▶ **Work to complete**
1. In the article on Seminole County's Development Advisory Board, list every board member named in the paragraph that begins "Perhaps that's because of who's on it."
2. Pick up the article on Seminole County's Development Advisory Board after its final sentence and carry it forward.

On June 4, Mike Hattaway, who is chairman of a small but powerful group in Seminole County that calls itself the Development Advisory Board, put the panel's influence to the test.
Board members did not like the county government's policy for allowing homes to be built on rural lands. They felt the policy, which aimed to preserve a portion of Seminole County's rapidly disappearing green spaces by limiting how many houses could be built in certain zones, was too restrictive. They wanted a plan that was more favorable to developers, and asked the county to consider making a change. But with a deadline looming to revise its formal land-use plan, the county would have to act quickly, warned the eight-member group of developers, builders and engineers.
Hattaway didn't have to wait long for a response.
Eight days later, on June 12, a split Seminole County Commission voted to do just as they were asked. It didn't matter that staff members objected, citing too few employees and not enough time to look into the matter: Those with the real power were wielding it, and the county commission followed up by ordering its staff to conduct the research -- quickly -- and see if the Development Advisory Board's idea would work.
Environmental activists were outraged. The changes, they said, would allow for thousands of new homes in an area previously tagged for sparse development.
But the more shocking realization is this: The private panel whose members so abruptly took hold of and redirected the debate has no publicly appointed members, no legal standing, no requirement to adhere to the state's government-in-the-sunshine laws and -- except for the cumulative weight of years spent nurturing connections in a small-town political atmosphere -- absolutely no right to throw its weight around.
But it does. All the time.
"They were hijacking Seminole County," says Deborah Schafer, president of the Southeast Seminole Voters Association. "That's the most appropriate term we can come up with."
Indeed, given its status as an unofficial committee, the Development Advisory Board (DAB) has wrested from the county an startling amount of taxpayer-paid support. County staff members draw up the agendas for the board's monthly meetings, which take place the first Monday of each month in a county building. Staffers diligently attend those meetings, and the county is expected to maintain a record of the board's proceedings. Moreover, the board demanded and now has a voice in personnel decisions affecting the county's planning and development arms. Board members also have made it their business to review and make recommendations on spending the county's $6.6 million "104 fund," which is collected from permitting and building fees and finances much of the county planning department's operational budget. Perhaps most significant, the DAB also has been given authority to review all proposed changes to the county's land-use plan.
"I'd say they definitely have a lot of clout," says Seminole County Commissioner Grant Maloy. "I wouldn't say they control the county, but they have more influence than other boards."
Perhaps that's because of who's on it. Members include Hattaway, the owner of Hattaway Realty, who once pushed the county to quadruple density zoning on property he owned in Chuluota; Larry Dale, the bullying former Sanford mayor who currently heads the Sanford-Orlando Aviation Authority; Hugh Harling, an engineer who has riled environmentalists for projects such as Avalon Park, in east Orange County, that have pushed development to the edge of the Big Econlockhatchee River; Allan Goldberg, who owns CFG Real Estate Group and won the county's backing in his successful effort to challenge density restrictions in the environmentally sensitive Wekiva River Protection Area; Bill Miller, the owner of Suda, Inc. who has built homes in Central Florida for more than 20 years and previously headed the Home Builders Association of Mid-Florida; and John Howell, the former chairman of the Private Business Association of Seminole, a small business group that helped form the DAB.

▶ **Records shown**
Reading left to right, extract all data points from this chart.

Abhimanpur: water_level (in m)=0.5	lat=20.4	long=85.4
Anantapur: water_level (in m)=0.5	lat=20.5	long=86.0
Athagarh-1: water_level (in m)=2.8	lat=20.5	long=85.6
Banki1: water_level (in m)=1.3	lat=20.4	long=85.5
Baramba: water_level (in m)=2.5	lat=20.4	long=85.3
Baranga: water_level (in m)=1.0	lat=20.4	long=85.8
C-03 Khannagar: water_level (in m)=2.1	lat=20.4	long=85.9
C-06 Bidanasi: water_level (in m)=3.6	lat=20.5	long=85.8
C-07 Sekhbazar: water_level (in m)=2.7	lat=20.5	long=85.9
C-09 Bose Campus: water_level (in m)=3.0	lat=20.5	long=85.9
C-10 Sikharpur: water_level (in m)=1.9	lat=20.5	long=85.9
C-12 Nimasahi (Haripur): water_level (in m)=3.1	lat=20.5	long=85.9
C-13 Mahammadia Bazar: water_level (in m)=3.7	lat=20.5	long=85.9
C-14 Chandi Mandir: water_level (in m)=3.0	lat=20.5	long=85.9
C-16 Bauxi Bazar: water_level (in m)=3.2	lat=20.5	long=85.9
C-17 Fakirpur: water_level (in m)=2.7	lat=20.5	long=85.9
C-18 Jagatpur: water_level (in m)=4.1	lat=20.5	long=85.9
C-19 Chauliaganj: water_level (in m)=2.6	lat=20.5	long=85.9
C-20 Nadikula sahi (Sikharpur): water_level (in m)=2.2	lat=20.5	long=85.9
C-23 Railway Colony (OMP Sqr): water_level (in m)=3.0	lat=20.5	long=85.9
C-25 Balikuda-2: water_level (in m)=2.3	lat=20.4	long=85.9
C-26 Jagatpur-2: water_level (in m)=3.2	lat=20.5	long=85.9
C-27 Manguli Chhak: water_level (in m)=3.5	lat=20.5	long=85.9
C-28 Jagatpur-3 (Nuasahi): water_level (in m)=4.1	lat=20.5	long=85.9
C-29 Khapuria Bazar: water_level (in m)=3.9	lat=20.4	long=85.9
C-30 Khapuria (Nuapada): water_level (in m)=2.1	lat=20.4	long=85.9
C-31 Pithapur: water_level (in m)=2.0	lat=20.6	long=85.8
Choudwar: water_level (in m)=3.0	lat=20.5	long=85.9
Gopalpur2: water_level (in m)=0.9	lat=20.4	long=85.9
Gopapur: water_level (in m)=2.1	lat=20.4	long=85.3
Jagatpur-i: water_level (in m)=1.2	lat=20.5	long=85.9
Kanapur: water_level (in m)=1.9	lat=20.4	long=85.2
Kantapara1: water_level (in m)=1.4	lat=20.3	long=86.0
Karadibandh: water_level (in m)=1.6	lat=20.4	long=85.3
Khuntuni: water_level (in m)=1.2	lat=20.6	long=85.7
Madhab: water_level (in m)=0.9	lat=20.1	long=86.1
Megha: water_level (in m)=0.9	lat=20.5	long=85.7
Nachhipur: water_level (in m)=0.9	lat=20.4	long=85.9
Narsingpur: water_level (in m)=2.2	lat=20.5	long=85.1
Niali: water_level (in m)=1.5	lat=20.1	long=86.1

▶ **Solved problems**
1. Mike Hattaway, Larry Dale, Hugh Harling, Allan Goldberg, Bill Miller, John Howell

2.
The density proposal, decried by groups such as the Sierra Club and Audubon Society, would have allowed property owners on land zoned for no more than one house per three acres to factor in undevelopable wetlands when subdividing for future development. Say you own 10 acres, nine of which are protected wetlands, and you live ion land zoned for one house per five acres; the DAB would let you subdivide and build two houses, whereas you previously could build only one.
The DAB argued that its idea, which Hattaway calls "the most misunderstood issue that's ever been in Seminole County," wasn't meant to benefit developers. Rather, it was intended to help small property owners who wanted to build another house on ther site.
Not so, counter slow-growth activists, who note that Seminole County hears only about 12 cases a year in which people are denied permits because of the law the DAB wanted to change. The end result, they say, would be to open up all of southeastern Seminole to higher-density construction. In fact, the county commission eventually agreed with the activists, shelving the proposal and instead focusing on fixing the situations of those few landowners the DAB claimed to want to help individually.
But that's just one of many controversial proposals the DAB has had its hand in. In another, it sought to revise Seminole's proposed trails ordinance to permit more construction along walking and biking paths. It told the county how to spend a recently approved extension of a one-cent sales tax. And it has taken aim at the data upon which the county bases its building restrictions in flood zones.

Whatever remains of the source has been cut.